Fahndung läuft auf Hochtouren
Eine Spur führt nach Hamburg

Die weltweite Fahndung nach Tätern und Hintermännern der Terroranschläge in den USA läuft jetzt auch in Deutschland auf Hochtouren.

dpa KARLSRUHE/HAMBURG. Generalbundesanwalt Kay Nehm hat am Donnerstag wegen des Verdachts der Mitgliedschaft in einer terroristischen Vereinigung gegen mehrere mutmaßliche arabische Terroristen, die zeitweise in Hamburg lebten, ein Ermittlungsverfahren eingeleitet. Ein Verdächtiger, der auf einem Flughafen gearbeitet haben soll, wurde in Hamburg festgenommen, teilte Innensenator Olaf Scholz (SPD) mit.

Zwei Mitglieder dieser terroristischen Vereinigung sollen an Bord jenes US-Verkehrsflugzeuges gewesen sein, das zuerst einen der Türme des World-Trade-Centers rammte. Ein weiteres Mitglied soll an Bord der in Pennsylvania abgestürzten Linienmaschine gewesen sein. Nach Ermittlungen des LKA Hamburg hätten diese drei Personen längere Zeit in Hamburg gewohnt, erklärte der Generalbundesanwalt.

Nach seinen Angaben besteht der Verdacht, dass sich seit Jahresbeginn in der Hansestadt aus dort lebenden Personen mit arabischem Hintergrund und "islamisch-fundamentalistischer Grundhaltung" eine Vereinigung gebildet hat. Ihr Ziel sei es gewesen, zusammen mit anderen islamischen Gruppierungen im Ausland auf "spektakuläre Weise durch Zerstörung von symbolträchtigen Gebäuden" die USA anzugreifen.

Nach dem derzeitigen Ermittlungsstand sollen zwei der bei den Terroranschlägen ums Leben gekommenen Tatverdächtigen und ein weiterer Beschuldigter an der Technischen Universität Hamburg - Harburg Elektrotechnik und Schiffbau studiert haben. Zu den Ergebnissen von nächtlichen Wohnungsdurchsuchungen in der Hansestadt und etwaigen vorübergehenden Festnahmen machte der Generalbundesanwalt keine näheren Angaben.
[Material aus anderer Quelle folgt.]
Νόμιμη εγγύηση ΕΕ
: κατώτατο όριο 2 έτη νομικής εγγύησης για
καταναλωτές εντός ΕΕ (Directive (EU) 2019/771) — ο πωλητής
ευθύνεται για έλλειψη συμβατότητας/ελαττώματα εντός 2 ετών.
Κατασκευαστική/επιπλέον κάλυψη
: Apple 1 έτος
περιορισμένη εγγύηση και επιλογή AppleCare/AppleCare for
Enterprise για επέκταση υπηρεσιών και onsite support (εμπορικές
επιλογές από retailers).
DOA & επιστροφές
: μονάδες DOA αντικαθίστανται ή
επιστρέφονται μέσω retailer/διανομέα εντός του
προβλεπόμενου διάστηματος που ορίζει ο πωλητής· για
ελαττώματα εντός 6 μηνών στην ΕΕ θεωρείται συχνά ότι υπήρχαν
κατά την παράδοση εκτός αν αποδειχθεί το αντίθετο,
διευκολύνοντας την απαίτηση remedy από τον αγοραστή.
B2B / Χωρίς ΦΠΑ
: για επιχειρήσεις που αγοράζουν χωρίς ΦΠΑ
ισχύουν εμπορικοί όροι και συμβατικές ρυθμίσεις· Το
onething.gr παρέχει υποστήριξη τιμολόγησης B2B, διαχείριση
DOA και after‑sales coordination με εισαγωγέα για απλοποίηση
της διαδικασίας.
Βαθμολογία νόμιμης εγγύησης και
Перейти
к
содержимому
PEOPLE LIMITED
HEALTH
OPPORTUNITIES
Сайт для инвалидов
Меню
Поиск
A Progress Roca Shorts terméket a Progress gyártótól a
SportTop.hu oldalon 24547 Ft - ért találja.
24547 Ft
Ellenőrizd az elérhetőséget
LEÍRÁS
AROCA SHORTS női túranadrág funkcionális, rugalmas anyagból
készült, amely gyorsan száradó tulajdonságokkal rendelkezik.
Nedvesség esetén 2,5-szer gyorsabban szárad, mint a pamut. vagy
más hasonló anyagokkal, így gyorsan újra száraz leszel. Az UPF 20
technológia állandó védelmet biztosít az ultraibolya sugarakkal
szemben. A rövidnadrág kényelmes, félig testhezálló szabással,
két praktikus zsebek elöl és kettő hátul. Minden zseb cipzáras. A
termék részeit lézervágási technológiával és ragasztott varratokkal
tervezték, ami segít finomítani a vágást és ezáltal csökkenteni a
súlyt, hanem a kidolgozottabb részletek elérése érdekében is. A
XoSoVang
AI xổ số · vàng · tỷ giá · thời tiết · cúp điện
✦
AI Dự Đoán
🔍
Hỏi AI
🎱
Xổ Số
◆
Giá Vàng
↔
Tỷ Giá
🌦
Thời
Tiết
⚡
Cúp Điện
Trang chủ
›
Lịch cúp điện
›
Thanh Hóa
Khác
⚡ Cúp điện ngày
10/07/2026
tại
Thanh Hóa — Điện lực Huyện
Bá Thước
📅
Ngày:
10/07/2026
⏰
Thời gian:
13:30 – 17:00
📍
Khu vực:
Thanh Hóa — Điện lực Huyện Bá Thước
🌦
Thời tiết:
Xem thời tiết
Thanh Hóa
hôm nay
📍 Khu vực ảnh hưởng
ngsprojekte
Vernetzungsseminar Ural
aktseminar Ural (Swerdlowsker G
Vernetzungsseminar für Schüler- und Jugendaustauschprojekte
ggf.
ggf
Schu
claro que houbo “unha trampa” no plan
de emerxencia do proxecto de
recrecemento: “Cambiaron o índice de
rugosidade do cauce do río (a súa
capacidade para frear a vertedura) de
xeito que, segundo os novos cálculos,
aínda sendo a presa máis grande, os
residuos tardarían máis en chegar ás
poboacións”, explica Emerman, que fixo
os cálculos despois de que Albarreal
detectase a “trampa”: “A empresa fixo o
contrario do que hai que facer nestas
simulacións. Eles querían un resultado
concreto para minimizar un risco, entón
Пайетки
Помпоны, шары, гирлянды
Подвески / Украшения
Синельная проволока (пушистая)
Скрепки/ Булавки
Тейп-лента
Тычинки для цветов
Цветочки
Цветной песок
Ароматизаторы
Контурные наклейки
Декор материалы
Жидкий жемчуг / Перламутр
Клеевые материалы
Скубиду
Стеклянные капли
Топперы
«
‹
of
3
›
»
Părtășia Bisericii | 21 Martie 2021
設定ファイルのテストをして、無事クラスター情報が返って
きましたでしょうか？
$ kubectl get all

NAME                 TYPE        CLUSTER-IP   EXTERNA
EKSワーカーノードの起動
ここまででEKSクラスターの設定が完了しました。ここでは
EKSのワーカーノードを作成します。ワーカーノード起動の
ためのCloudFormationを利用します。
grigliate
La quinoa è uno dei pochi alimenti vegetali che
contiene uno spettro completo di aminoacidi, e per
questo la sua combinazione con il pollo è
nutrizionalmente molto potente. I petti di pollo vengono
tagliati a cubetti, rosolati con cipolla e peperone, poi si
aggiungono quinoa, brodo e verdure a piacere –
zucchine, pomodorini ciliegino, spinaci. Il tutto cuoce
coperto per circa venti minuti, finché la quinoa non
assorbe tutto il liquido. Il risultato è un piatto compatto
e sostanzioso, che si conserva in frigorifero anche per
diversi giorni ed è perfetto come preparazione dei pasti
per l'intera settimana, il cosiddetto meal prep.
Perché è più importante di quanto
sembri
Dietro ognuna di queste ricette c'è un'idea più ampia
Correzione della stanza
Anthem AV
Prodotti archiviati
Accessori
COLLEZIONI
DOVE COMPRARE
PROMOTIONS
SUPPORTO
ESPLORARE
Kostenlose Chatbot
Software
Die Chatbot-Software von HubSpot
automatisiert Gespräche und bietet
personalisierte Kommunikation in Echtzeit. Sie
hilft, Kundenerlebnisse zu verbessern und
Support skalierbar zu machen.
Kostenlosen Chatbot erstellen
Die Hamburger Behörden waren am Mittwochabend über das Bundeskriminalamt vom amerikanischen FBI alarmiert worden. Danach waren der 33-jährige Mohammed Atta sowie der 23-jährige Marwan el Schehi vor einigen Monaten aus Deutschland in die USA eingereist. Nach den Meldeunterlagen stammen die beiden Verdächtigen aus den Vereinigten Arabischen Emiraten.

Beide hätten sich legal in Hamburg aufgehalten und "normal und unauffällig" im Stadtteil Harburg gelebt, ohne jemals der Polizei aufzufallen. Sie waren an der Technischen Universität Harburg (TUHH) eingeschrieben und sollen Elektrotechnik und Schiffbau studiert haben. "Offenbar hat niemand versucht, seine Identität zu verbergen", meinte Scholz.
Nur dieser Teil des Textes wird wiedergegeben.